TEKS YANG DIBERIKAN:
########################################

RIAU.WAHANANEWS.CO, Idragiri Hulu -
Nasib pilu dialami seorang nenek berusia 83 tahun, warga Desa Semelinang Tebing, Kecamatan Peranap, Kabupaten Indragiri Hulu, Provinsi Riau. Perempuan lanjut usia yang hidup dalam kondisi miskin dan sebatang kara itu mengaku sejak tahun 2018 tak pernah lagi menerima bantuan apa pun, baik Bantuan Langsung Tunai (BLT) Dana Desa maupun bantuan sosial dari pemerintah.
Baca Juga:
PLT Kadinkes Indragiri Hulu Bungkam, Renovasi Tiga Pustu DAK 2025 Diduga Molor dan Dipertanyakan
Padahal, nenek tersebut merupakan salah satu sepuh desa. Sejak tahun 1988, ia harus menjalani hidup tanpa pendamping setelah suaminya meninggal dunia. Kini, hari-harinya dilalui seorang diri di rumah sederhana, hanya sesekali ditemani cucunya.

########################################

Sekumpulan data
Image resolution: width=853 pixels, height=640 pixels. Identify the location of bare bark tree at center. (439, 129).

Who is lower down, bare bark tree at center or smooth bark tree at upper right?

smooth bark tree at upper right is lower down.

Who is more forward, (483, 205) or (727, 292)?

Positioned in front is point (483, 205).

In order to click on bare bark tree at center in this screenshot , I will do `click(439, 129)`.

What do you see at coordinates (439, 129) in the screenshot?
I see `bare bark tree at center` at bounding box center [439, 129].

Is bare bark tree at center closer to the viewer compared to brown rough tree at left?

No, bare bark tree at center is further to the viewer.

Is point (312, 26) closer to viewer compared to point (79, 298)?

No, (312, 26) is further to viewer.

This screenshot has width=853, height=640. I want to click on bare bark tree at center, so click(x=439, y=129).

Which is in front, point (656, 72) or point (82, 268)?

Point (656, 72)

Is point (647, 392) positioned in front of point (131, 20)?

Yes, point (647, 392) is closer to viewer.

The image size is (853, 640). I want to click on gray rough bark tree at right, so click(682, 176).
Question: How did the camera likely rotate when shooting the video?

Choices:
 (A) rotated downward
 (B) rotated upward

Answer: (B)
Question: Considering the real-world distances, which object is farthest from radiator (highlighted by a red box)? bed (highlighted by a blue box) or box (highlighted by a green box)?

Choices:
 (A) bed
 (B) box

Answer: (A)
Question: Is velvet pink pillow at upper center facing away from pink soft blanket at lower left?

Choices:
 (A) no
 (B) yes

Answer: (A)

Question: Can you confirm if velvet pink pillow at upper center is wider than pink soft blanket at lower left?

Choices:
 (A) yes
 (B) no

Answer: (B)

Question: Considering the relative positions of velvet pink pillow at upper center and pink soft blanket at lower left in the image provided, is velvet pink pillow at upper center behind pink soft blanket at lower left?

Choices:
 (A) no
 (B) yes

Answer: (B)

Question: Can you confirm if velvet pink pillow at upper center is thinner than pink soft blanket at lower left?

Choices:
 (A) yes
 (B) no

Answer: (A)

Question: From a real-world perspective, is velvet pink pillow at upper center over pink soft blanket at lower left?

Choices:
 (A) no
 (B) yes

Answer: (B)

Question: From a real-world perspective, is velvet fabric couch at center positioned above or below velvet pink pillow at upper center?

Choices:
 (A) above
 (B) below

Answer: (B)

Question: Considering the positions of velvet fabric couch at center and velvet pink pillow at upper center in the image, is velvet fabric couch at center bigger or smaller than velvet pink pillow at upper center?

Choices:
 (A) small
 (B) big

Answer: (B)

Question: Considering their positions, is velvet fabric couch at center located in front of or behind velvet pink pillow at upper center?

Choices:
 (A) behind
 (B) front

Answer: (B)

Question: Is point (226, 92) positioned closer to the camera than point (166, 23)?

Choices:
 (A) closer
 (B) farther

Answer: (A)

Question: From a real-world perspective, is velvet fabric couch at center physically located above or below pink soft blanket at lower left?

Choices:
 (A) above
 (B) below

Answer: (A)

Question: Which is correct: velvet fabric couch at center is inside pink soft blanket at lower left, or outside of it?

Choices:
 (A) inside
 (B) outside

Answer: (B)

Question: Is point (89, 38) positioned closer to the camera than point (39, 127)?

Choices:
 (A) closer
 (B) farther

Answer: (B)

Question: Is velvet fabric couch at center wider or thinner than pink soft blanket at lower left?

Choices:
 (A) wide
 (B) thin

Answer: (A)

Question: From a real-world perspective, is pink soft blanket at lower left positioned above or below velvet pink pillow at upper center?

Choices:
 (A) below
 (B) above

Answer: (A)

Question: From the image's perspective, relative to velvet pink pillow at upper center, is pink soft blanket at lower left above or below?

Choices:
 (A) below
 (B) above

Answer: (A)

########################################

YANG DITANYAKAN:
1. Jawablah pertanyaan berikut berdasarkan berita tentang nenek di Desa Semelinang Tebing.
(a) Berapa usia nenek tersebut?
(b) Sejak tahun berapa ia tidak lagi menerima bantuan apa pun?
(c) Sejak tahun berapa ia hidup tanpa pendamping setelah suaminya meninggal?
2. Tuliskan lanjutan berita tentang nenek di Desa Semelinang Tebing, mulai setelah kalimat terakhirnya.
Daftar tersebut tidak ada hubungannya dengan berita tentang nenek itu.

JAWABAN PER TUGAS:
1.
(a) 83 tahun.
(b) Sejak tahun 2018.
(c) Sejak tahun 1988.

2.
“Tahun 1988 suami saya meninggal. Sekarang saya tinggal sendiri di rumah ini. Kadang cucu saya menemani. Tapi sejak tahun 2018, saya tidak pernah dapat bantuan apa pun,” ujarnya lirih saat ditemui, Senin (15/12/2025).
Ketika ditanya apakah pihak desa pernah mendatangi atau mendata dirinya, sang nenek mengaku memang beberapa kali didatangi aparat desa. Namun, pendataan tersebut tidak pernah berujung pada bantuan.
Baca Juga:
Tenggat Habis, Dinas Pendidikan Perpanjang Waktu Pengerjaan RKB SDN 009 Petalongan hingga Akhir Desember
"Ada beberapa kali orang desa datang, tapi hanya mendata saja,” katanya singkat.
Lebih menyayat hati, sang nenek mengungkap cerita yang ia dengar dari anaknya. Ia disebut-sebut telah dicoret dari daftar penerima bantuan desa.
“Anak saya pernah bilang, Mak kalau ada tetangga dipanggil ke kantor desa untuk bantuan, mamak jangan ikut. Katanya nama mamak sudah dicoret kepala desa. Kalau mamak ikut, nanti mamak malu karena tidak dapat bantuan,” ucapnya dengan suara bergetar, sembari menitikkan air mata.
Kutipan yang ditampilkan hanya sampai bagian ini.